This paper addresses the lack of formal semantic foundations for the Variable Elimination (VE) algorithm in probabilistic graphical models. We propose a structured modeling approach based on linear simply typed lambda calculus, characterizing VE as a resource-sensitive syntactic rewriting process: global variables are equivalently transformed into local definitions via commuting and nesting rules for let-in expressions. To our knowledge, this is the first work to rigorously capture the essence of VE within a linear type system—revealing VE not as numerical computation, but as a type-constrained program transformation. The established correspondence between VE and linear lambda calculus provides a provably correct theoretical framework for semantic verification, automated optimization, and trustworthy compilation of probabilistic programs.

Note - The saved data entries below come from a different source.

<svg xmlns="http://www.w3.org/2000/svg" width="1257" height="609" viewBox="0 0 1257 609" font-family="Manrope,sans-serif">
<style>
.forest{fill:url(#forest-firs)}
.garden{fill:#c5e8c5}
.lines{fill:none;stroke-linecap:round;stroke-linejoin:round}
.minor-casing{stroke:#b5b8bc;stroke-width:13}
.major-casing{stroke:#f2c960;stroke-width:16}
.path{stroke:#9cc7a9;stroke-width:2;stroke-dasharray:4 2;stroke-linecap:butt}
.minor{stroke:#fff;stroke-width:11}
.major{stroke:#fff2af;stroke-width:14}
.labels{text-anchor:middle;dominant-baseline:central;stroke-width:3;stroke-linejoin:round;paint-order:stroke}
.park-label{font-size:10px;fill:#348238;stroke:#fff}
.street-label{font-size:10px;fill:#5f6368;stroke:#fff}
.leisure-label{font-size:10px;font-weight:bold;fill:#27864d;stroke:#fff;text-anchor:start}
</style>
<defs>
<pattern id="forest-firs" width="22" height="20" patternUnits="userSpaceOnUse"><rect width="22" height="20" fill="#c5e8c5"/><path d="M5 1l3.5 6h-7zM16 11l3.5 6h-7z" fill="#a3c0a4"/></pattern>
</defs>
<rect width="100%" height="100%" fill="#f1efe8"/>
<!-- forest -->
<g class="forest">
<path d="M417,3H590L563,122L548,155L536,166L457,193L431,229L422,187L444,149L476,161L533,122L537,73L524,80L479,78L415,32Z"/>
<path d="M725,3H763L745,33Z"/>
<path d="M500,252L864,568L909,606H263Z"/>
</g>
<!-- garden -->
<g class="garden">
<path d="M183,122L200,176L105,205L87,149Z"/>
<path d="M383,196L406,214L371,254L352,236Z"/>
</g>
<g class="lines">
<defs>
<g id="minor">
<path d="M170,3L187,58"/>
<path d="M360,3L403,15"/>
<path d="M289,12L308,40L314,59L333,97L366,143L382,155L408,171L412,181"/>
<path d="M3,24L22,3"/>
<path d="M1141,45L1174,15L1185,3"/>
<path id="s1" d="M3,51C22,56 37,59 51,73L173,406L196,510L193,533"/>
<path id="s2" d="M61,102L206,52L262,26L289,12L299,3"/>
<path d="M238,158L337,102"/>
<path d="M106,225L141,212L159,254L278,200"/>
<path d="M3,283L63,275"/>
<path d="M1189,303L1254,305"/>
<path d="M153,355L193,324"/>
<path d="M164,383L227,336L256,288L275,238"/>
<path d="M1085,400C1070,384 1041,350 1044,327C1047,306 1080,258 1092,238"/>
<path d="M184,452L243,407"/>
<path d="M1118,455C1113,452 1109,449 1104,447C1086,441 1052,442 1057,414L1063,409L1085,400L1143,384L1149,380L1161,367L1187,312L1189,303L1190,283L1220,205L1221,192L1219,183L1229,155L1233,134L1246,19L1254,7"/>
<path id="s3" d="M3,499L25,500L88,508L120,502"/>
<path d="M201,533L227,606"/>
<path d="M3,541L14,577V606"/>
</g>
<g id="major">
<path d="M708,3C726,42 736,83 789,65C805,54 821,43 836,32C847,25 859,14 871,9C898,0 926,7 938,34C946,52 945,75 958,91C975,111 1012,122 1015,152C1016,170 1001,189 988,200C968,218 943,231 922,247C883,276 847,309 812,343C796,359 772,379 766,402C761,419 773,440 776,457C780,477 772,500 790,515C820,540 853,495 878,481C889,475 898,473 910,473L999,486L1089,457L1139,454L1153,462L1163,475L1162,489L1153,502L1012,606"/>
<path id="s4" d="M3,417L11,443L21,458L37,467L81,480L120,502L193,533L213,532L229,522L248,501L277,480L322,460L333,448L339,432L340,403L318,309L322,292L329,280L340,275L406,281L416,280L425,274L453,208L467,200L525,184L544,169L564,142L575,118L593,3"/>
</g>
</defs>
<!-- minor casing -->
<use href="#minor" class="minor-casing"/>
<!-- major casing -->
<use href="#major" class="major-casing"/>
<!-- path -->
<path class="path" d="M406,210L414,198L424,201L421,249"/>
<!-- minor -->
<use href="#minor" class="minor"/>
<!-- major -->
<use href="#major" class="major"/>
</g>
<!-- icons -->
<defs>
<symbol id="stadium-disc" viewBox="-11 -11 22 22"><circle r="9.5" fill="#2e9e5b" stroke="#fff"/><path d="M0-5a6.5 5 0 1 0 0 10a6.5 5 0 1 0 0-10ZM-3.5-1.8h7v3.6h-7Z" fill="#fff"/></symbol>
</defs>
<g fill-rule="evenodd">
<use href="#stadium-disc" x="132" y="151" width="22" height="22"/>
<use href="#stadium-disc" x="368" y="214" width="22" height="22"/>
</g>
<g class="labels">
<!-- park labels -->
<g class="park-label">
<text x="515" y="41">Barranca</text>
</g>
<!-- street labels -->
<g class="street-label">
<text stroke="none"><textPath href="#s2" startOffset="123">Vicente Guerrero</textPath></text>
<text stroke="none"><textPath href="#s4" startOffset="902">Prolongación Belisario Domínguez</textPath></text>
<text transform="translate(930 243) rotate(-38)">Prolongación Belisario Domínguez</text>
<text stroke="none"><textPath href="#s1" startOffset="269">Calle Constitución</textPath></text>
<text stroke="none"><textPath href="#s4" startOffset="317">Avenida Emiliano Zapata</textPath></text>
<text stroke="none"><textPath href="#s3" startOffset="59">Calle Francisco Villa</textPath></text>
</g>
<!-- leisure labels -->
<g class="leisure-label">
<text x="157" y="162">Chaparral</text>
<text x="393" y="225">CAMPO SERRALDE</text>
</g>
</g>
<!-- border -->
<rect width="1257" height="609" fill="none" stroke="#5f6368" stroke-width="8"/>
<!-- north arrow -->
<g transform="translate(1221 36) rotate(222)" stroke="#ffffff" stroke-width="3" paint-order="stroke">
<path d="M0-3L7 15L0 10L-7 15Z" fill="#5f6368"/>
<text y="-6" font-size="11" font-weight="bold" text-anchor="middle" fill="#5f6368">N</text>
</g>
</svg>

Variable Elimination (VE) is a classical exact inference algorithm for probabilistic graphical models such as Bayesian Networks, computing the marginal distribution of a subset of the random variables in the model. Our goal is to understand Variable Elimination as an algorithm acting on programs, here expressed in an idealized probabilistic functional language -- a linear simply-typed $lambda$-calculus suffices for our purpose. Precisely, we express VE as a term rewriting process, which transforms a global definition of a variable into a local definition, by swapping and nesting let-in expressions. We exploit in an essential way linear types.